Casi amanecía en el Mediterráneo Oriental cuando el «Saratoga», aumentando la velocidad en las estrechas aguas entre Chipre y el Líbano, catapultó a cuatro F-ll-F Tigers, los más rápidos aviones de combate de su dotación. Para entonces, el reactor de reconocimiento que había sombreado al Grupo de Ataque 6, 7 a través de las horas de oscuridad había desaparecido de las pantallas de radar. El estado mayor del almirante estaba convencido de que otro ocuparía su lugar, como la mañana anterior, pero este día el fisgón recibiría una sorpresa. La misión primaria del Grupo de Ataque 6,7 era apostarse en el golfo de Iskenderun y animar a los turcos, que estaban sufriendo una pesada propaganda política. La seguridad de la fuerza armada quedaría en peligro si su formación peligrosamente próxima, en esta zona confinada, resultaba observada.

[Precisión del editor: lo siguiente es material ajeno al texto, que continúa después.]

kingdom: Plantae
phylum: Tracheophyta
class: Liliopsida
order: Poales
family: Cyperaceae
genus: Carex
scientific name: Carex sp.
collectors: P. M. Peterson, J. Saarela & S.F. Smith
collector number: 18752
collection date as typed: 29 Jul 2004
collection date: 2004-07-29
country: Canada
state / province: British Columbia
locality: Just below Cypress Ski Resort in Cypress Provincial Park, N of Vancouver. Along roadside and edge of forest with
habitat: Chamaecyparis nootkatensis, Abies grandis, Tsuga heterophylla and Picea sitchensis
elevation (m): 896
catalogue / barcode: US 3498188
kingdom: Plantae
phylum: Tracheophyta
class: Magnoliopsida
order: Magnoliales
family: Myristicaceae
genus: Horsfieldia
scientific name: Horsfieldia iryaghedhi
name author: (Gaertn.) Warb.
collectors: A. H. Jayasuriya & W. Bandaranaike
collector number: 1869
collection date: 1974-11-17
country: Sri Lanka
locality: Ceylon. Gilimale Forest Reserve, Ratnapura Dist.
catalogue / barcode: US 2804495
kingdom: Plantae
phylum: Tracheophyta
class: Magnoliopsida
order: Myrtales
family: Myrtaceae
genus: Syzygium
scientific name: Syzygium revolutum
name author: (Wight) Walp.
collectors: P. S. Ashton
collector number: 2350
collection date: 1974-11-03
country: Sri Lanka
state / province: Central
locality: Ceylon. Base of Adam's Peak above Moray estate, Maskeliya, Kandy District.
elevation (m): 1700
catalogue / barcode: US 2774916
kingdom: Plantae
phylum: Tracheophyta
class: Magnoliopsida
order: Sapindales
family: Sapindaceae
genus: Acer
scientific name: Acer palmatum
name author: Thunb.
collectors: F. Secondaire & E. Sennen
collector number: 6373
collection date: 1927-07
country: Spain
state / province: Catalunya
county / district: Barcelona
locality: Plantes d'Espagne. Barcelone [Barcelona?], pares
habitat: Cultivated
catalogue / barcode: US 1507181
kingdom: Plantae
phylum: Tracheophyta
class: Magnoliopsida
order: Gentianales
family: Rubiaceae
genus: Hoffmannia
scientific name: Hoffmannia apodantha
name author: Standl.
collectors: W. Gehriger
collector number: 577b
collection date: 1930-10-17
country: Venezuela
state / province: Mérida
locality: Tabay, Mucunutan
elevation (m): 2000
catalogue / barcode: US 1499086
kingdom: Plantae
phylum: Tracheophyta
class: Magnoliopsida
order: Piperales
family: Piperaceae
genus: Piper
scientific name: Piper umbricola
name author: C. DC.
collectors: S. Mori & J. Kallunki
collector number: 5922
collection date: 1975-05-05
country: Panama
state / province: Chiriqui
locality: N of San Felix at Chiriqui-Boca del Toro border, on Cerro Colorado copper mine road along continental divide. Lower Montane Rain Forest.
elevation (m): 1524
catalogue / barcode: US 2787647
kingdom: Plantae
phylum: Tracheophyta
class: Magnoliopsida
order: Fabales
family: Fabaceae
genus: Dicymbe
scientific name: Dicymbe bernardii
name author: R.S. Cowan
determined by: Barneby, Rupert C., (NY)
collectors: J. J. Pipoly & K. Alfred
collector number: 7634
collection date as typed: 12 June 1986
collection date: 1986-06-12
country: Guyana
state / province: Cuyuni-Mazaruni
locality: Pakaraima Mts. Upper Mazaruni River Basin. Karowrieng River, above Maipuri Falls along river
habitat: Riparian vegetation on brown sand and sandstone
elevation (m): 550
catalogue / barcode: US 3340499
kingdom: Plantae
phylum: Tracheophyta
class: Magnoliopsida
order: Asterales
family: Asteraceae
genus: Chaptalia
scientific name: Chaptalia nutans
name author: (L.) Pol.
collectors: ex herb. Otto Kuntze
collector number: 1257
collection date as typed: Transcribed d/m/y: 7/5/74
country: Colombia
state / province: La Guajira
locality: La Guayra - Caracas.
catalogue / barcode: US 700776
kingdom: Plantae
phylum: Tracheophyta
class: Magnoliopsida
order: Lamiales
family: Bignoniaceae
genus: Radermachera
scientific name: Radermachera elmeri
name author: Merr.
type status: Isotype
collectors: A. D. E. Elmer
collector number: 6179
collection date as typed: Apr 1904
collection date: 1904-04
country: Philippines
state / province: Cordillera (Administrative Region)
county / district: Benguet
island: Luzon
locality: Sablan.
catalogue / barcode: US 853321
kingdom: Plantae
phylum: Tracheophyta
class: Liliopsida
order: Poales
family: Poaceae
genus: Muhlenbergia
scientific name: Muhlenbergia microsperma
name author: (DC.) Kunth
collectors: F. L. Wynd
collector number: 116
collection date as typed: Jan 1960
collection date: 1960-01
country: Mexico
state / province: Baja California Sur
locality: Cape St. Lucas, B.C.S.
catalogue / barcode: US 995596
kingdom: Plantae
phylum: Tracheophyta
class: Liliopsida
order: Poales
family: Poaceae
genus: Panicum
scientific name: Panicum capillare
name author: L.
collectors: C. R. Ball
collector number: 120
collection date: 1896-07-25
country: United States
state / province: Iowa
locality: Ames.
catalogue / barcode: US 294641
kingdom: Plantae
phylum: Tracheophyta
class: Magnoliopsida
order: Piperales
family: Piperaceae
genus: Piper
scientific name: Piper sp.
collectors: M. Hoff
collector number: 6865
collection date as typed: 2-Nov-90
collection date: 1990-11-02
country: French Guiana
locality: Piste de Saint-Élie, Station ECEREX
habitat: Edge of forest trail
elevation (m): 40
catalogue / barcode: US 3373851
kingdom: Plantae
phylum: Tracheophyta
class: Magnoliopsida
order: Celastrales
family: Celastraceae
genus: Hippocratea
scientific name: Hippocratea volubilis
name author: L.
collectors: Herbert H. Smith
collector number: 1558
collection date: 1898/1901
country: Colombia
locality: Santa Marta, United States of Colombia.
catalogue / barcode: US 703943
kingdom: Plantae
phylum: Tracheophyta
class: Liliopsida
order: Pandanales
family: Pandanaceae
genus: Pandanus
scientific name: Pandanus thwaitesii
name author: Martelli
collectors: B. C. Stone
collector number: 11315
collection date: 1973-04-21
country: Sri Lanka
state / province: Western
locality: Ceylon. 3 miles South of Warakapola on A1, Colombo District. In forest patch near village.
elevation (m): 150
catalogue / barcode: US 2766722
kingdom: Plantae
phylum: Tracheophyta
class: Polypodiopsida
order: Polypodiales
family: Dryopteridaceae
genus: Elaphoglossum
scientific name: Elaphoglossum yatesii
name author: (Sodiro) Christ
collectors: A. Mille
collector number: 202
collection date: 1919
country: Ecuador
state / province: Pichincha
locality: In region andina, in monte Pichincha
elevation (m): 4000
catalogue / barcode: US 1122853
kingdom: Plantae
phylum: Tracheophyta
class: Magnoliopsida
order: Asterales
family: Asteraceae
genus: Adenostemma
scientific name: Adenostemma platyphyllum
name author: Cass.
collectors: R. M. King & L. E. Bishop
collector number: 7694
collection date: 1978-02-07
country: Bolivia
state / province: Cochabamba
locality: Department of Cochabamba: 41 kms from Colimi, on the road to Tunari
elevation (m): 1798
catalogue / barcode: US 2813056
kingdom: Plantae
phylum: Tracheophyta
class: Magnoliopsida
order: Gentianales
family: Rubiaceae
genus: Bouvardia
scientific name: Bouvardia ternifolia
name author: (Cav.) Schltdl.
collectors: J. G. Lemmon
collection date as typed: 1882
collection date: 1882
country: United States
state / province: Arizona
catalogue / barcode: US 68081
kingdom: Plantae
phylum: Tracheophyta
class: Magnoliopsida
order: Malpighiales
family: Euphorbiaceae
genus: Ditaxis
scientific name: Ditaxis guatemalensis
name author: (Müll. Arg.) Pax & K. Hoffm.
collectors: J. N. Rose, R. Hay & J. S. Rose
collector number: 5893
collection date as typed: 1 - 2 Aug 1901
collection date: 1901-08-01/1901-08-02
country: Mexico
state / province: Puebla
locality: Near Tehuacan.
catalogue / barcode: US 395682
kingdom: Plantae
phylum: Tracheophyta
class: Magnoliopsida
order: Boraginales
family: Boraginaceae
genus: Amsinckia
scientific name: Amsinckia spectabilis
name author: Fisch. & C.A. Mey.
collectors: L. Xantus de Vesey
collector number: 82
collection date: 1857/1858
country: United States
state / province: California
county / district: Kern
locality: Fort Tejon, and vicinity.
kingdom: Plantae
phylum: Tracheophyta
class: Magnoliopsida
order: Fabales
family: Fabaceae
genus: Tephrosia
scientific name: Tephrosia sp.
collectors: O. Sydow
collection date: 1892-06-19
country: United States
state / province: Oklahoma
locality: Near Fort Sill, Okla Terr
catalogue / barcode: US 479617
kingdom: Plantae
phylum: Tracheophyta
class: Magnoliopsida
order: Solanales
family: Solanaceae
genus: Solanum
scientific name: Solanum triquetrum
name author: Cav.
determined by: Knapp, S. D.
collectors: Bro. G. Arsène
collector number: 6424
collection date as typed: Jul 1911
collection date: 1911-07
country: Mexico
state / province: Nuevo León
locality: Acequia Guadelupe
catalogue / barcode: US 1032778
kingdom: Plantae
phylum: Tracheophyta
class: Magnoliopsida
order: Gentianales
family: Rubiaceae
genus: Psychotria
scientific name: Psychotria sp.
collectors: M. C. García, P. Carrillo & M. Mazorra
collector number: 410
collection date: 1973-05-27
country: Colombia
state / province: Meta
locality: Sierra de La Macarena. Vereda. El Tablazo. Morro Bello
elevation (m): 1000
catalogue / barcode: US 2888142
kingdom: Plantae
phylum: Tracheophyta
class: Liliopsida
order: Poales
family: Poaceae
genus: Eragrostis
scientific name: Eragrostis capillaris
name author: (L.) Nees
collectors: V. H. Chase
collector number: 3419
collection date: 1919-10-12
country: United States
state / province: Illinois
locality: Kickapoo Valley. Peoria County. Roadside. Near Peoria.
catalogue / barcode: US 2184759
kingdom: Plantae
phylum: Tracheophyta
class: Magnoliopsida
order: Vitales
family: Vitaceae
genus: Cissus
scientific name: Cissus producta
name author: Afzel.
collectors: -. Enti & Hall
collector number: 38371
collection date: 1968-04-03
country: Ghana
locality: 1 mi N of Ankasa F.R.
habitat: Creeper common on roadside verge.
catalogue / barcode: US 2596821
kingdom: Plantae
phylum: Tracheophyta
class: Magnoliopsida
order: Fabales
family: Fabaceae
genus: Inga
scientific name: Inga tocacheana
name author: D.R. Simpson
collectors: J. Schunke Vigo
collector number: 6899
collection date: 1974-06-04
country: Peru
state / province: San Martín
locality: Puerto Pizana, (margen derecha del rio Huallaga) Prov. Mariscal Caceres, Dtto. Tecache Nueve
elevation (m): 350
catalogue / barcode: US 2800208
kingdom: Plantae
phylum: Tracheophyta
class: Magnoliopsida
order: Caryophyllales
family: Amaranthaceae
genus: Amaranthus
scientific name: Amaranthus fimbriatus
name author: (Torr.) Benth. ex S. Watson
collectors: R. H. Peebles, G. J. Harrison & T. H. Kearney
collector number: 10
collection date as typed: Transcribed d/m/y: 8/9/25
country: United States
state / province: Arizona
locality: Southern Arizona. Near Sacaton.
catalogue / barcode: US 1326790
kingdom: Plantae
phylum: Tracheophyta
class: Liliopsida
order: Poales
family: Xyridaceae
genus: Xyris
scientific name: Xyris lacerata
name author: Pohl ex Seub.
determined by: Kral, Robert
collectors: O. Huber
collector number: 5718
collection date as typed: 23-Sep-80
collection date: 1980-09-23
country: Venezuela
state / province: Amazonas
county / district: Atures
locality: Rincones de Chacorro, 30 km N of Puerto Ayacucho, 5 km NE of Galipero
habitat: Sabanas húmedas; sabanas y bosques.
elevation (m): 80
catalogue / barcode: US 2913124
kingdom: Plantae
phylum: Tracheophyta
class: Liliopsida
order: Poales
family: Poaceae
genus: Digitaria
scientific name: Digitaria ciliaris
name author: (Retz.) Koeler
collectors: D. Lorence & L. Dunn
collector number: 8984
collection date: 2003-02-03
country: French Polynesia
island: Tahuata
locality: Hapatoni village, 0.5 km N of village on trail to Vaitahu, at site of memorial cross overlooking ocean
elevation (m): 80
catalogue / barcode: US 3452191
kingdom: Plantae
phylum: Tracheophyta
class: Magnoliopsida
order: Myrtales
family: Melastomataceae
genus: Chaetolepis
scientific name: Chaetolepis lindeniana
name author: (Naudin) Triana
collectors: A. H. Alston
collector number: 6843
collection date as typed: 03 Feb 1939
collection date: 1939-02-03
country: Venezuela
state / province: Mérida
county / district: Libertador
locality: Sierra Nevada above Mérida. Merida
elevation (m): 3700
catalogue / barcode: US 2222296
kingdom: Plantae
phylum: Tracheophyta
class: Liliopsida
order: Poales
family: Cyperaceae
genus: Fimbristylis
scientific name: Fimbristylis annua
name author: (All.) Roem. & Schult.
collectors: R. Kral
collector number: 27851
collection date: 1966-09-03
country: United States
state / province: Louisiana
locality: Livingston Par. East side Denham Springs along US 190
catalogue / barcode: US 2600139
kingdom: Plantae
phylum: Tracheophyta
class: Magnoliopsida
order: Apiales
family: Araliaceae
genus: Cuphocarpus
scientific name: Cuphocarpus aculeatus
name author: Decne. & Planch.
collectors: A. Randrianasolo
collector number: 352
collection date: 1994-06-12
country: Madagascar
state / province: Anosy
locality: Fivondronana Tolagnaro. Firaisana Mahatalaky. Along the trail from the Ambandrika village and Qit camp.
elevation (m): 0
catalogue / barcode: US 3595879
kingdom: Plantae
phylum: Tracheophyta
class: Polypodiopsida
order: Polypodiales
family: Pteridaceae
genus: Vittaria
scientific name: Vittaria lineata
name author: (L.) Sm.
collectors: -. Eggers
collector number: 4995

Del todo, con frecuencia, en las corrientes de la historia, la humanidad se veía influenciada o cambiada por el carácter y las acciones de un hombre. En este caso el hombre no era un oficial de Washington, o el almirante al mando del Grupo de Ataque 6,7, ni siquiera el capitán del Comando Aéreo del «Saratoga». El hombre era el alferez James Cobb, de apodo Peewee, el más joven y pequeño piloto del Escuadrón de Combate 44.